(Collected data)

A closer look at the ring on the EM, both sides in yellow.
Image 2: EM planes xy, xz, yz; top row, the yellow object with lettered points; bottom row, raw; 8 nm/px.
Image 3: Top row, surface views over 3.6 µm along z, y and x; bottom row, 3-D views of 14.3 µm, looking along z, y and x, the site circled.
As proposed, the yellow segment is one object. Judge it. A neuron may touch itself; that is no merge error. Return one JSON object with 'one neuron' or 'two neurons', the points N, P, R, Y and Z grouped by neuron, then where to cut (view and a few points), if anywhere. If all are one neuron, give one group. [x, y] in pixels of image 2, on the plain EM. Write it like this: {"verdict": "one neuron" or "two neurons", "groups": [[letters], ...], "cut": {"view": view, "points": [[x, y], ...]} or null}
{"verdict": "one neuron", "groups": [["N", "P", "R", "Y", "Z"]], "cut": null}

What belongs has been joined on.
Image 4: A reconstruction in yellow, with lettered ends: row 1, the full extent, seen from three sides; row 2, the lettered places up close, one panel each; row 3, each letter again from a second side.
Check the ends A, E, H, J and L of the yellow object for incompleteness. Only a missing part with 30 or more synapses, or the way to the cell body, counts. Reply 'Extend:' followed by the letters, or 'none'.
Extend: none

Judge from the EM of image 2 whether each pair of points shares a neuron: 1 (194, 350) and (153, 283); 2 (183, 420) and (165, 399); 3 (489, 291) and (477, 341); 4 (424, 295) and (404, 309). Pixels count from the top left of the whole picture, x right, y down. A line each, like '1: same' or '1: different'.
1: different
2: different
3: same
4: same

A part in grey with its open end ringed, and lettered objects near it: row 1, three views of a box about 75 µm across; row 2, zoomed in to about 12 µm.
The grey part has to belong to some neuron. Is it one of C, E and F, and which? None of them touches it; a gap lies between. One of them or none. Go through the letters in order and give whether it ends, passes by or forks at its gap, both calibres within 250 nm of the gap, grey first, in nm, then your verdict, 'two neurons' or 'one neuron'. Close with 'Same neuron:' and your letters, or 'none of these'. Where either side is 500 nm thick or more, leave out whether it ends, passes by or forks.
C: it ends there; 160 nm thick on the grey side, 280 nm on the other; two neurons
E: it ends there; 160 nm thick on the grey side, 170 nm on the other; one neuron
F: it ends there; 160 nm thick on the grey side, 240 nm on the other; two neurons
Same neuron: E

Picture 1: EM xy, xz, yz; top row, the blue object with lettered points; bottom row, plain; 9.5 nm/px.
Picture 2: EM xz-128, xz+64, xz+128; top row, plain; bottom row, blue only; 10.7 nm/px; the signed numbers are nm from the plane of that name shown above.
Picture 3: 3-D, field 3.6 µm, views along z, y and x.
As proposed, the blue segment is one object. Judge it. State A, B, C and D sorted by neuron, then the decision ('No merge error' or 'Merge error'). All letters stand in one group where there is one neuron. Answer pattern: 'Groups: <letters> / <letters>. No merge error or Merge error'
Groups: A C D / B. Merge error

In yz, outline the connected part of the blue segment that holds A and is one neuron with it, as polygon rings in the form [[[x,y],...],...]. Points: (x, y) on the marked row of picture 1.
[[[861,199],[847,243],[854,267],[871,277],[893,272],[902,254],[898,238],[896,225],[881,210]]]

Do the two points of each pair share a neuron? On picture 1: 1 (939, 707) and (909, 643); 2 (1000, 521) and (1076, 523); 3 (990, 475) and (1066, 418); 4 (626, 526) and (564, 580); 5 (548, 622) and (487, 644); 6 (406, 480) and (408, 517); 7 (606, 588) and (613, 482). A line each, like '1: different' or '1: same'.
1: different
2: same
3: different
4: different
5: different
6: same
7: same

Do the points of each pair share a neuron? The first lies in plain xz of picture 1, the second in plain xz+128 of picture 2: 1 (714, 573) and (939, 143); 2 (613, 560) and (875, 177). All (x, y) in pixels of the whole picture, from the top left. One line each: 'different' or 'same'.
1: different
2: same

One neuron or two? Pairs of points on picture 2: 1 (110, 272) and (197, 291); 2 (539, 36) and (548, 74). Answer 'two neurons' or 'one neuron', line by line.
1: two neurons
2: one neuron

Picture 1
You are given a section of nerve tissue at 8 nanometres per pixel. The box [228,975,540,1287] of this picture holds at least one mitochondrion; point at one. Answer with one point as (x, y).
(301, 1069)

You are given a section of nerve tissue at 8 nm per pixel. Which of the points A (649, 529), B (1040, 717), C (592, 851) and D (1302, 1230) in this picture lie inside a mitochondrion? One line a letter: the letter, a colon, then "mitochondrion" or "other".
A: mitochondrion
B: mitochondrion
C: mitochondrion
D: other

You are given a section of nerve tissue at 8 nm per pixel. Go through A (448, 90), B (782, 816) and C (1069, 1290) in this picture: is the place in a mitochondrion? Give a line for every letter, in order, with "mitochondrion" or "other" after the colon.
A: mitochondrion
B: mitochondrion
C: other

=== TO DO ===
All of the data needs to be reproduced exactly, with no line missing.

=== COMPLETED TASK ===
A closer look at the ring on the EM, both sides in yellow.
Image 2: EM planes xy, xz, yz; top row, the yellow object with lettered points; bottom row, raw; 8 nm/px.
Image 3: Top row, surface views over 3.6 µm along z, y and x; bottom row, 3-D views of 14.3 µm, looking along z, y and x, the site circled.
As proposed, the yellow segment is one object. Judge it. A neuron may touch itself; that is no merge error. Return one JSON object with 'one neuron' or 'two neurons', the points N, P, R, Y and Z grouped by neuron, then where to cut (view and a few points), if anywhere. If all are one neuron, give one group. [x, y] in pixels of image 2, on the plain EM. Write it like this: {"verdict": "one neuron" or "two neurons", "groups": [[letters], ...], "cut": {"view": view, "points": [[x, y], ...]} or null}
{"verdict": "one neuron", "groups": [["N", "P", "R", "Y", "Z"]], "cut": null}

What belongs has been joined on.
Image 4: A reconstruction in yellow, with lettered ends: row 1, the full extent, seen from three sides; row 2, the lettered places up close, one panel each; row 3, each letter again from a second side.
Check the ends A, E, H, J and L of the yellow object for incompleteness. Only a missing part with 30 or more synapses, or the way to the cell body, counts. Reply 'Extend:' followed by the letters, or 'none'.
Extend: none

Judge from the EM of image 2 whether each pair of points shares a neuron: 1 (194, 350) and (153, 283); 2 (183, 420) and (165, 399); 3 (489, 291) and (477, 341); 4 (424, 295) and (404, 309). Pixels count from the top left of the whole picture, x right, y down. A line each, like '1: same' or '1: different'.
1: different
2: different
3: same
4: same

A part in grey with its open end ringed, and lettered objects near it: row 1, three views of a box about 75 µm across; row 2, zoomed in to about 12 µm.
The grey part has to belong to some neuron. Is it one of C, E and F, and which? None of them touches it; a gap lies between. One of them or none. Go through the letters in order and give whether it ends, passes by or forks at its gap, both calibres within 250 nm of the gap, grey first, in nm, then your verdict, 'two neurons' or 'one neuron'. Close with 'Same neuron:' and your letters, or 'none of these'. Where either side is 500 nm thick or more, leave out whether it ends, passes by or forks.
C: it ends there; 160 nm thick on the grey side, 280 nm on the other; two neurons
E: it ends there; 160 nm thick on the grey side, 170 nm on the other; one neuron
F: it ends there; 160 nm thick on the grey side, 240 nm on the other; two neurons
Same neuron: E

Picture 1: EM xy, xz, yz; top row, the blue object with lettered points; bottom row, plain; 9.5 nm/px.
Picture 2: EM xz-128, xz+64, xz+128; top row, plain; bottom row, blue only; 10.7 nm/px; the signed numbers are nm from the plane of that name shown above.
Picture 3: 3-D, field 3.6 µm, views along z, y and x.
As proposed, the blue segment is one object. Judge it. State A, B, C and D sorted by neuron, then the decision ('No merge error' or 'Merge error'). All letters stand in one group where there is one neuron. Answer pattern: 'Groups: <letters> / <letters>. No merge error or Merge error'
Groups: A C D / B. Merge error

In yz, outline the connected part of the blue segment that holds A and is one neuron with it, as polygon rings in the form [[[x,y],...],...]. Points: (x, y) on the marked row of picture 1.
[[[861,199],[847,243],[854,267],[871,277],[893,272],[902,254],[898,238],[896,225],[881,210]]]

Do the two points of each pair share a neuron? On picture 1: 1 (939, 707) and (909, 643); 2 (1000, 521) and (1076, 523); 3 (990, 475) and (1066, 418); 4 (626, 526) and (564, 580); 5 (548, 622) and (487, 644); 6 (406, 480) and (408, 517); 7 (606, 588) and (613, 482). A line each, like '1: different' or '1: same'.
1: different
2: same
3: different
4: different
5: different
6: same
7: same

Do the points of each pair share a neuron? The first lies in plain xz of picture 1, the second in plain xz+128 of picture 2: 1 (714, 573) and (939, 143); 2 (613, 560) and (875, 177). All (x, y) in pixels of the whole picture, from the top left. One line each: 'different' or 'same'.
1: different
2: same

One neuron or two? Pairs of points on picture 2: 1 (110, 272) and (197, 291); 2 (539, 36) and (548, 74). Answer 'two neurons' or 'one neuron', line by line.
1: two neurons
2: one neuron

Picture 1
You are given a section of nerve tissue at 8 nanometres per pixel. The box [228,975,540,1287] of this picture holds at least one mitochondrion; point at one. Answer with one point as (x, y).
(301, 1069)

You are given a section of nerve tissue at 8 nm per pixel. Which of the points A (649, 529), B (1040, 717), C (592, 851) and D (1302, 1230) in this picture lie inside a mitochondrion? One line a letter: the letter, a colon, then "mitochondrion" or "other".
A: mitochondrion
B: mitochondrion
C: mitochondrion
D: other

You are given a section of nerve tissue at 8 nm per pixel. Go through A (448, 90), B (782, 816) and C (1069, 1290) in this picture: is the place in a mitochondrion? Give a line for every letter, in order, with "mitochondrion" or "other" after the colon.
A: mitochondrion
B: mitochondrion
C: other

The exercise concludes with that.